Reportedly, AT&T is in active talks to buy satellite TV provider DirecTV for about $50 billion to expand its video offerings and avoid being left out in consolidation hitting the pay-TV industry.
The second-largest wireless operator is discussing an offer in the low- to mid-$90s per share for DirecTV, one of the people familiar with the matter said, compared with the company’s closing price of $87.16 on Monday.
Now with the price of $100 per share, California- based DirecTV is valued at about $50 billion. That’s about 29 percent above DirecTV’s price on April 30, before initial reports of the talks.
The deal price has yet to be finalized and terms could still change, two people familiar with the matter said, adding that discussions are continuing. Other details also have yet to be worked out, such as a break-up fee as well as a potential role for DirecTV Chief Executive Officer Mike White, they said.

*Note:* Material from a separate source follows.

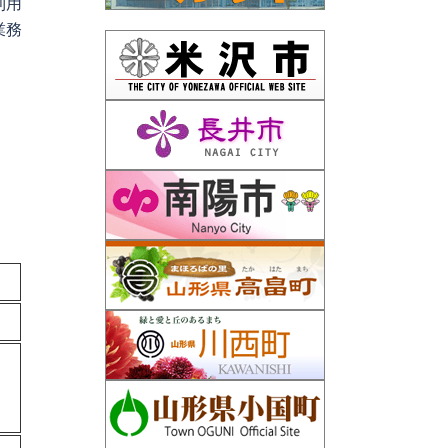
利用
業務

DirecTV has the second largest pay-TV subscriber base in the country, with about 20 million users, however it lacks a competitive broadband-Internet offering of its own. AT&T is moving ahead with its own broadband plans, but DirecTV’s satellite-TV business would be a major prize. AT&T, which is currently worth $185 billion, can definitely afford the deal, says the Time.
According to the Bloomberg report, AT&T can afford to add about $16 billion in debt to fund the DirecTV deal without risking a credit-rating downgrade, according to Erich Marriott, an analyst with Bloomberg Industries. The company is rated A3 by Moody’s Investors Service and A- at Standard & Poor’s, both four levels above junk.
“With DirecTV they are getting a national TV presence – they can sell TV with wireless nationwide,” said Roger Entner, an analyst with Recon Analytics, based in Dedham, Massachusetts. “AT&T has increasingly been breaking out of their 22-state landline footprint. They sell wireless, they started selling home security and they could add TV to that package.”
AT&T’s U-Verse, which uses fiber optic lines to move data and video traffic, had 11.3 million customers in the first quarter, including 5.7 million TV subscribers. Its revenue from residential customers rose 4.3% to $5.7 billion in the first quarter, the strongest rate of growth since the introduction of U-verse eight years ago.
“This is not the first time that AT&T and DirecTV have danced around the fire and thought if they could give it a go,” said ReconAnalytics analyst Roger Entner. “They both looked at each other for at least 10 years. Both kind of came to the conclusion that it was in the right environment. It makes a lot of sense to get together, but there was never the right regulatory environment for it.”
A combination of AT&T and DirecTV would create a pay television giant close in size to where Comcast will be if it completes its pending acquisition of Time Warner Cable. U.S. broadband leader Comcast is currently trying to persuade regulators to let it buy Time Warner Cable in a $42 billion deal.
DirecTV had also drawn merger interest from Dish Network Corp. Chairman Charlie Ergen, people with knowledge of the matter said in March. While a DirecTV merger is tempting, the satellite-TV rival is too expensive to pursue, Ergen said last week on a conference call to discuss first-quarter earnings.